To assists the Board, the CEO must bring material decisions, such as any long-term commitment of funds, a lease, a major contract, all proposals to raise funds, all funding agreements, etc. to the Board for its approval.

The CEO must be pro-active in communicating with the Board, especially the Chair, between meetings to keep them up to date on the business.  This does not mean discussing routine day-to-day activities which is the CEO’s to manage.  Major developments that have occurred or are anticipated upon which the Board might be expected to advise, or comment should be communicated at the first opportunity.  This is especially so if the news is bad.  The CEO must be upfront about the situations and their potential consequences.  Waiting for an important issue to resolve itself is never a good practice.  The Board needs to know as soon as possible so that they can give their advice early when it can best ameliorate the potential outcomes.  The worst event for a CEO is for the Board to discover a material piece of bad news that did not come from the CEO.  This would break the trust between the CEO and the Board which may not be recoverable.  Refer to Holding Management to Account.

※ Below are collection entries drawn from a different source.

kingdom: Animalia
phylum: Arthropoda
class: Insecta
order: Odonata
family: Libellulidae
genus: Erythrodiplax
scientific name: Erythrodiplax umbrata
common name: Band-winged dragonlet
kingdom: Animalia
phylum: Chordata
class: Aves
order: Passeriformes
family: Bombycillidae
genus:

The CEO also needs to consider and be guided by the Board’s advice.  While the decisions are the CEO’s to make, and it is a major issue if the Board were to reverse a CEO’s decision, the CEO at the same time should take advantage of the experience of the Board in taking his action.  The Board is not a rubber stamp for the CEO.  Giving and taking its advice is an integral part of the governance process.  If the CEO repeatedly rejects the Board’s advice, then the Directors will soon become disinterested in the process, and the Company will be the worse for it.

As noted in section 4, at a minimum, the CEO with the help of the Board Secretary, must provide a complete, organized and indexed Board package, typically in electronic form, at least a weekend in advance of the Board meeting. This will give the Directors the time and opportunity to read and consider the documents prior to discussion.

To deepen the engagement of the Board and to leverage the Board’s experience, the CEO should identify an issue for the Board to consider and discuss at the meeting.  The Board will appreciate the request and the CEO will learn something of value.